Last week’s blog from the Chair of our Board of Trustees, Terenja Humphries, included an update on our progress with the new Environmental Health Practitioner (EHP) Registration Pathway, which we will be launching in September.
Members will recall that Terenja announced this project back in March as a response to concerns expressed by employers, members and other stakeholders. This announcement was then followed by a CIEH-conversations webinar which picked up on the subject.
Since then, we have been hard at work developing the new pathway and discussing our ideas with employer groups, academics, our Advisory Groups, former Portfolio of Professional Practice (PPP) assessors and others. A blog by our Director CIEH Northern Ireland, Gary McFarlane, followed in April and sketched out the broad shape of the pathway, inviting comments from all members via an online survey.
These conversations and feedback have been invaluable in shaping the pathway and especially developing our new EHP portfolio, the latest iteration of which has been received positively, and with further suggested improvements, by employer groups during July.
I would like to take this opportunity to thank the large number of practitioners, employers and members who have taken the time to attend meetings and webinars or to feed back on the proposals by other means.
The responses we received included a broad consensus that there is an urgent need to take a ‘back-to-basics’ approach and produce the next generation of EHPs at pace, without compromising our professional standards. There was almost universal agreement that the pathway should include an accredited degree in environmental health, as well as a period spent demonstrating knowledge in practice, culminating in a professional interview.
Many of our colleagues were especially conscious of the large numbers of candidates who had not been able to complete previous learning portfolios such as the PPP, which led to a significant decline in the number of EHPs qualifying throughout the last decade.
For that reason, the new learning portfolio is being designed to include only the essential interventions that would be expected of a day-one-qualified EHP. Inevitably there were some very strong views about what those might be.
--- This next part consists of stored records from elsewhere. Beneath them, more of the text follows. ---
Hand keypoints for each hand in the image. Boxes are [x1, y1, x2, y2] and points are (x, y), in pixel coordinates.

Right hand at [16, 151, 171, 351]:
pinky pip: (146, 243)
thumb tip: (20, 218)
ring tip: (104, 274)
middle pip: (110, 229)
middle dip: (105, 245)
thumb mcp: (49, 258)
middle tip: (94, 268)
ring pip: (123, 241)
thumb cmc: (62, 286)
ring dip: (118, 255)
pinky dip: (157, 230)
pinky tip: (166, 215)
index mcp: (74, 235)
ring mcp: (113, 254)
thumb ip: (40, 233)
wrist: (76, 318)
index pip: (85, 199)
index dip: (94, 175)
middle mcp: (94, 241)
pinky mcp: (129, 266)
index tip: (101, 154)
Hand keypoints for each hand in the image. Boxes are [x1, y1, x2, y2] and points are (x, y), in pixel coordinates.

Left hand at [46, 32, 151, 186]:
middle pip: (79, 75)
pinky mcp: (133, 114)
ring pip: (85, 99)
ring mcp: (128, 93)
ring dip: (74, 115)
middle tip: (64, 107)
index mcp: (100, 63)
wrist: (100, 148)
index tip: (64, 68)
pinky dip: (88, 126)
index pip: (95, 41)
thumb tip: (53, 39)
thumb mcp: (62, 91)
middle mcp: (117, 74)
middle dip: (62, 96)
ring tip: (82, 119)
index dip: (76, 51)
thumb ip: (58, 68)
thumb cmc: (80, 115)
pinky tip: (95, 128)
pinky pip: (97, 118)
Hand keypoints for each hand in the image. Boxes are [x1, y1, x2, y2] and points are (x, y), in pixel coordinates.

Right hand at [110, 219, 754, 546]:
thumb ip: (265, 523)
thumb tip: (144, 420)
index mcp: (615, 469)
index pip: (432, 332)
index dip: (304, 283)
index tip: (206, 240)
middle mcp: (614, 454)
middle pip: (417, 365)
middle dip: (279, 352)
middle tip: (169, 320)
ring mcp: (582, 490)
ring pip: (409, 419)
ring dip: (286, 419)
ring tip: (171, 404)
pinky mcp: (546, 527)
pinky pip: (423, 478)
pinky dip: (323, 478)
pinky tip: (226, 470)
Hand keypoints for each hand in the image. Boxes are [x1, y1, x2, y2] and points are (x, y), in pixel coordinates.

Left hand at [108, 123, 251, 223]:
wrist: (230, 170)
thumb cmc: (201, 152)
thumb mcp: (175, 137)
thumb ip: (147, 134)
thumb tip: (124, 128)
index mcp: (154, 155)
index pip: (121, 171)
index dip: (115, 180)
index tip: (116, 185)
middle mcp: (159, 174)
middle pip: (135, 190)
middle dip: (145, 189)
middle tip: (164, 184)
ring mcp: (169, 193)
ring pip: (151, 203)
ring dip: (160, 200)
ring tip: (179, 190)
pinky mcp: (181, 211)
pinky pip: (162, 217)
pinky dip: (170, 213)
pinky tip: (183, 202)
I am pleased to say that, while we are still in the process of collating feedback from our meetings with employer groups in July, a consensus is now emerging about this.
Our aim is to produce an accessible learning portfolio that can reasonably be completed in an environmental health workplace context in 6-12 months. Completing an accredited environmental health degree, the EHP Portfolio and the Professional Discussion will lead to Registration as an Environmental Health Practitioner with CIEH.